Before every network call, analyze and dump compare the local max
msg_id against Telegram’s read marker — if nothing new exists, the
command exits without hitting the network.
Examples / recipes
# Daily morning digest of your work folder, into Saved Messages, on a 24h cron
unread watch --interval 24h analyze --folder Work --preset digest --post-saved
# Audit a high-stakes report — citations get expanded, claims verified
unread @somegroup --preset action_items --cite-context 5 --self-check
# What did Bob say last week? In one chat, with rerank + post-answer follow-ups (default)
unread ask "what did Bob propose?" @somegroup --last-days 7
# Filter analysis to one sender (with a citable result)

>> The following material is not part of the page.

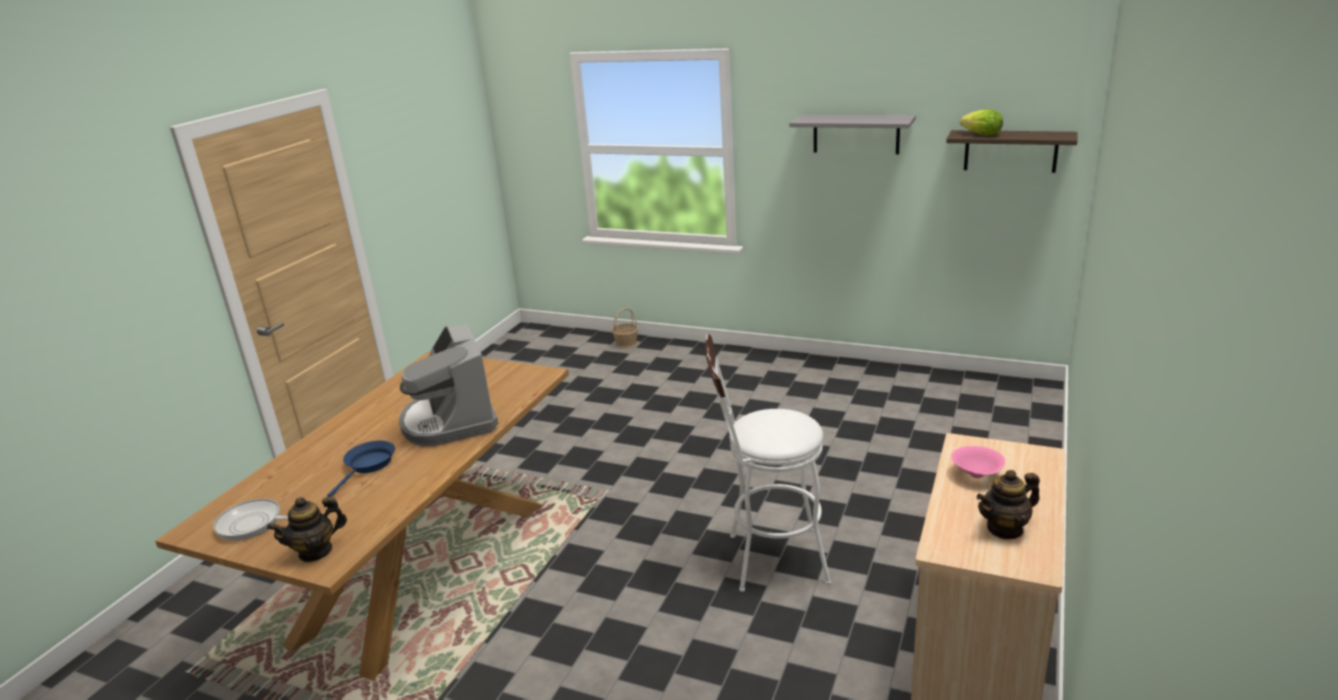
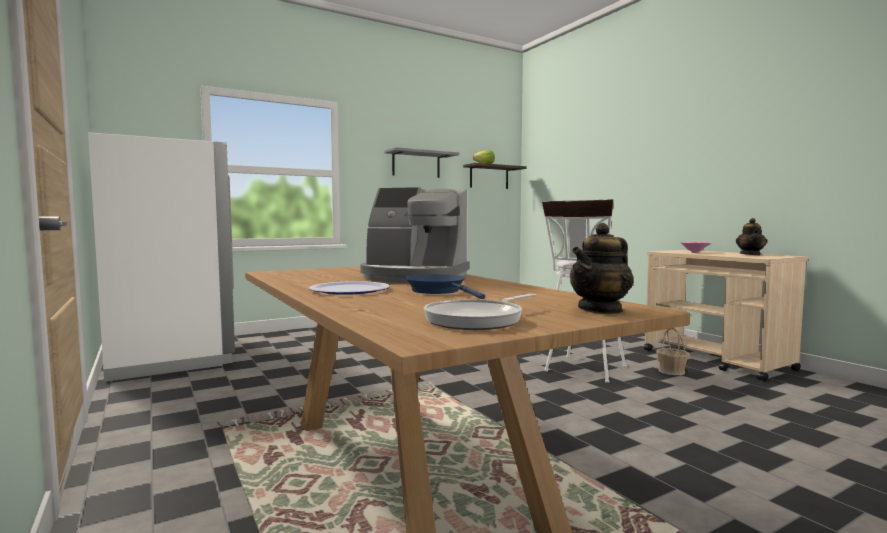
camera: 55 degrees left, 20 degrees down
teapot [267,496,347,563] -> teapot turned 45 degrees clockwise [570,223,634,314]
basket [612,308,638,349] -> basket moved to [656,328,689,375]
none -> white fridge [88,132,235,382]
none -> plate [309,281,390,295]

unread @somegroup --by Bob --preset highlights
# Cost-bounded run, with a budget alarm
unread @somegroup --enrich-all --max-cost 0.50 --post-to me
# Re-run with the same flags as last time, but force a fresh cache
unread @somegroup --repeat-last --no-cache
# Build a semantic index over a folder, then query it
unread ask --build-index --folder Work
unread ask "open architecture questions" --folder Work --semantic
# Forum: per-topic reports for the entire forum
unread @forumchat --all-per-topic
# Dump and save every photo / voice / video / doc alongside the text
unread dump @somegroup --save-media --save-media-types photo,voice
# Analyze a long-form article — paragraph-indexed citations link back to the page
unread "https://www.paulgraham.com/greatwork.html" --preset website
# Analyze a YouTube video, force Whisper instead of captions
unread "https://youtu.be/dQw4w9WgXcQ" --youtube-source audio --post-saved
Troubleshooting
When something breaks, always start with unread doctor — it
surfaces 90% of the common issues with a fix hint inline. If you’re
filing a GitHub issue, run unread bug-report and paste the bundle:
it gathers version, platform, doctor output, and your config with
every secret masked.
| Symptom | Fix |
|---|---|
Telegram session expired / asks for code on every run | unread init --force (re-runs Telethon auth without re-prompting for keys) |
yt-dlp DownloadError (private / region-locked / format change) | uv tool upgrade unread — yt-dlp tracks YouTube changes; running an outdated wheel breaks first |
ffmpeg not found | Install per the platform table in install.md; unread doctor confirms detection |
OPENAI_API_KEY missing but you set it elsewhere | The CLI reads ~/.unread/.env, not ~/.zshrc. Either edit ~/.unread/.env or run unread init to persist via the wizard |
attempt to write a readonly database | chmod -R 700 ~/.unread/storage — the install dir lost write perms (sudo install, restored backup with wrong owner) |
storage permissions overpermissive (doctor warning) | Run the chmod 700 … && chmod 600 … line printed by doctor — older installs predate the 0o700 hardening |
Cost reports look truncated / unread stats shows zeros | unread cache stats to confirm the prompt cache is hitting (hit-rate table at the bottom); if not, verify [pricing] covers your model in ~/.unread/config.toml |
| Cache directory is huge | unread cache ai stats then unread cache ai purge --older-than 30d --vacuum; also unread cache sources purge for cached source text |
Migrating to a new install dir / moved ~/.unread/ | Set UNREAD_HOME=/new/path, or copy .env / config.toml / storage/ / reports/ into the new dir manually |
Russian locale, English --help | Currently English help only; full localization is on the roadmap |
| Want to start fresh | Delete ~/.unread/storage/data.sqlite and re-run unread init — credentials persist in data.sqlite::secrets, so this resets cache + analysis runs while keeping or refreshing keys |
For anything else: unread bug-report > report.txt and paste into a
new issue at https://github.com/maxbolgarin/unread/issues.
Development
uv sync --extra dev
uv run pytest -q # all tests (pytest-asyncio auto mode)
uv run ruff check . # lint
uv run ruff format --check . # format check (CI runs this)
Contributor guide — invariants, caching layers, preset format, schema,
and editing hazards — lives in CLAUDE.md. Read it
before changing the pipeline, DB layer, or preset prompts.
Run unread doctor after any pull or env change — it surfaces the
common breakage points (missing ffmpeg, broken Telegram session,
missing pricing entries, schema drift).